Esteve took her back to his farm and called his wife outside. Standing before the young woman, Maria de Ximildegui recounted lengthy tales of the sabbats she and Maria de Jureteguia had attended. The young wife denied this, over and over again. But as time passed, the extraordinary detail and length of the servant's story began to impress the crowd, and people urged Maria to confess her Witchcraft and repent. Terrified by the growing hostility of her in-laws, Maria de Jureteguia fainted. When she recovered, she admitted she was a Witch. Everything Maria said was true.

Because of this incident, Maria's reputation in Zugarramurdi soared. She became an infallible expert -- when she called someone a Witch, no one questioned her. The local priest made a bad situation ten times worse. He offered to pardon any accused Witch who confessed and repented. If, however, one of the accused refused to confess, the priest swore he'd torture them mercilessly. As a result, confessions poured in. Once Maria accused you, your reputation in town was ruined. Insisting you were innocent merely invited torture, harassment, and mob violence.

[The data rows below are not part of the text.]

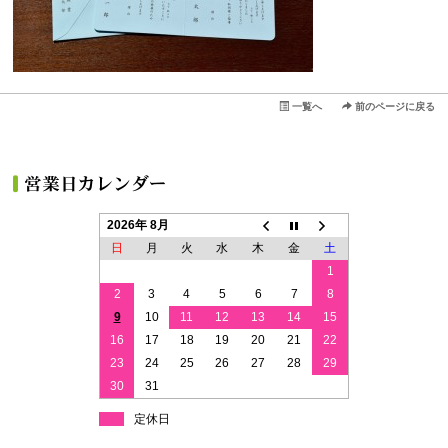
一覧へ
前のページに戻る
2026年 8月
日
月
火
水
木
金
土
1
2
3
4
5
6
7
8
9
10
11
12
13
14
15
16
17
18
19
20
21
22
23
24
25
26
27
28
29
30
31
定休日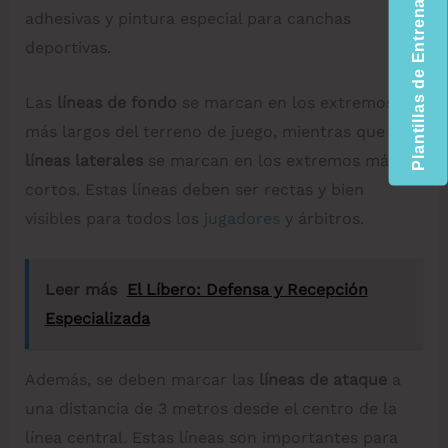
Plantillas de Entrenamiento
adhesivas y pintura especial para canchas
deportivas.
Las
líneas de fondo
se marcan en los extremos
más largos del terreno de juego, mientras que las
líneas laterales
se marcan en los extremos más
cortos. Estas líneas deben ser rectas y bien
visibles para todos los
jugadores
y árbitros.
Leer más
El Líbero: Defensa y Recepción
Especializada
Además, se deben marcar las
líneas de ataque
a
una distancia de 3 metros desde el centro de la
línea central. Estas líneas son importantes para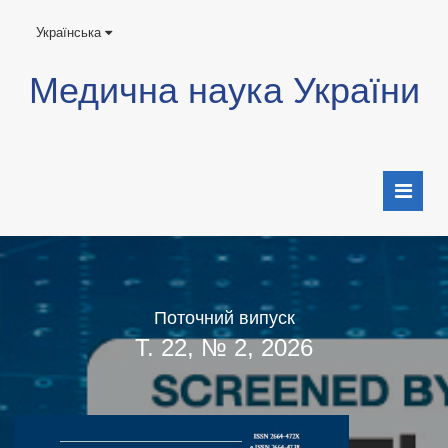
Українська
Медична наука України
Поточний випуск
Т. 22, № 2, 2026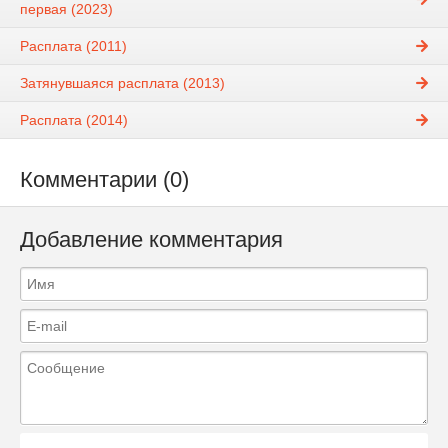
первая (2023)
Расплата (2011)
Затянувшаяся расплата (2013)
Расплата (2014)
Комментарии (0)
Добавление комментария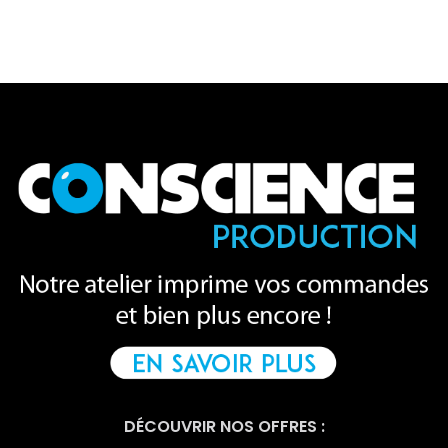
DÉCOUVRIR NOS OFFRES :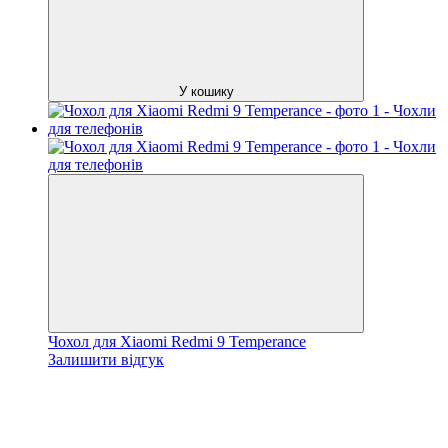
У кошику
Чохол для Xiaomi Redmi 9 Temperance
Залишити відгук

And as more and more Witches confessed, panic simmered in the town. People began to believe that they were being attacked by Witches. Children dreamed about them at night. Angered by the priest's "leniency", mobs of vigilantes began attacking accused Witches. About this time, we lose sight of Maria. The events she set in motion took on a life of their own; dreams, fears, and accusations spread like wildfire. The Spanish Inquisition stepped in and took charge of the Witchcraft investigations. Maria was one of the first people they questioned. She cooperated with them fully, repeating all of her old stories, and no charges were ever brought against her.

Was Maria telling the truth? Was she really a Witch, or simply a young woman hungry for any type of fame, even notoriety? We'll never know for sure. The Spanish Inquisition eventually decided she was a liar. Inquisitor Salazar studied of the confessions of Maria and the other Zugarramurdi Witches in detail. He found numerous, gross inconsistencies in their stories -- and learned that another inquisitor had doctored the evidence, to cover up these inconsistencies. Armed with this information, Salazar convinced the ruling council of the Spanish Inquisition to put an end to the Basque Witch trials.

We don't know what became of Maria. We do know that she passed unscathed through the great craze she helped create. Thousands of accused Witches were questioned by the Inquisition. Eleven died -- five killed by disease, in jail; six burned alive because they refused to confess. As at Salem, the only people who died were those who insisted they were Christians. All of the people who confessed to Witchcraft were pardoned and lived. Maria was one of them, and as far as we know, she lived out her days in Zugarramurdi.

Maria's story is told in _The Witches' Advocate: Basque Witchcraft and the Spanish Inquisition_ by Gustav Henningsen.